I was sort of ignoring the distinction between concatenate(A,B) and
A*m+B, but, sure, multiplying's probably better.

> To store the crash-counter in each inode (which does appeal) you would
> need to be able to remove it before adding the new crash counter, and
> that requires bit-fields.  Maybe there are enough bits.

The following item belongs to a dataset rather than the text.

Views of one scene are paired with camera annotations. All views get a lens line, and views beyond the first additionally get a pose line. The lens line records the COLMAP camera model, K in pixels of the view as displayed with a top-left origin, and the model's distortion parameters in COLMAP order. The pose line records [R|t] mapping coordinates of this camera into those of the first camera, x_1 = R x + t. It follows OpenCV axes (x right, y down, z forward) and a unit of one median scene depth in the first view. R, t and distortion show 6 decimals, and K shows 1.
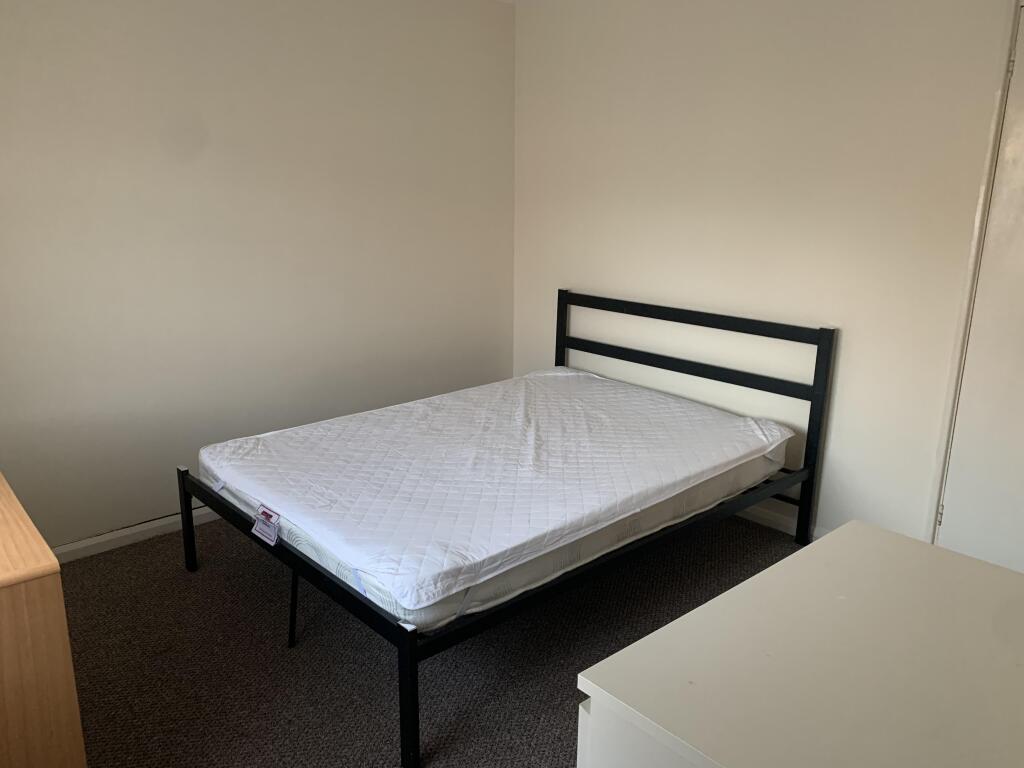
lens RADIAL K [[780.2, 0, 514.3], [0, 780.2, 383.0], [0, 0, 1]] dist [0.035899, -0.011092]
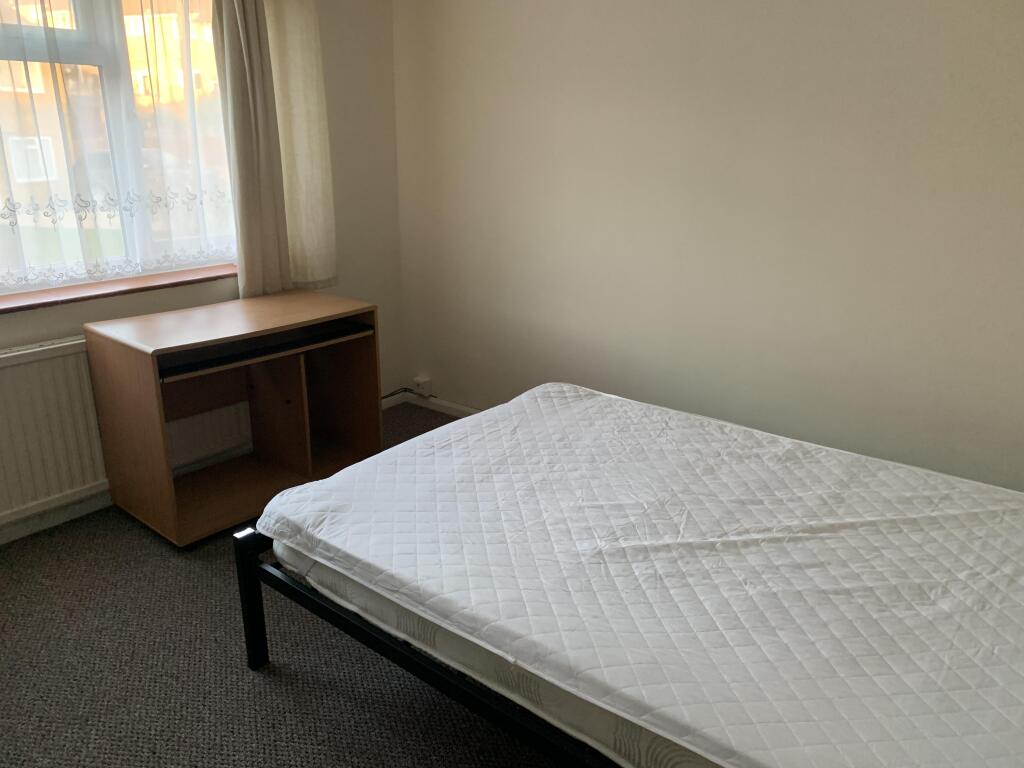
lens RADIAL K [[780.2, 0, 514.0], [0, 780.2, 384.7], [0, 0, 1]] dist [0.035899, -0.011092]
pose [[0.152733, 0.305758, -0.939779, 0.572892], [-0.253098, 0.931324, 0.261874, -0.171051], [0.955308, 0.197859, 0.219631, 0.702083]]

i_version and the NFSv4 change attribute are 64 bits which gives us a
fair amount of flexibility.

> If you want to ensure read-only files can remain cached over a crash,
> then you would have to mark a file in some way on stable storage
> *before* allowing any change.
> e.g. you could use the lsb.  Odd i_versions might have been changed
> recently and crash-count*large-number needs to be added.
> Even i_versions have not been changed recently and nothing need be
> added.
> 
> If you want to change a file with an even i_version, you subtract
>   crash-count*large-number
> to the i_version, then set lsb.  This is written to stable storage before
> the change.
> 
> If a file has not been changed for a while, you can add
>   crash-count*large-number
> and clear lsb.
> 
> The lsb of the i_version would be for internal use only.  It would not
> be visible outside the filesystem.
> 
> It feels a bit clunky, but I think it would work and is the best
> combination of Jan's idea and your requirement.
> The biggest cost would be switching to 'odd' before an changes, and the
> unknown is when does it make sense to switch to 'even'.

I'm not sure how to model the costs.  Something like that might work.

--b.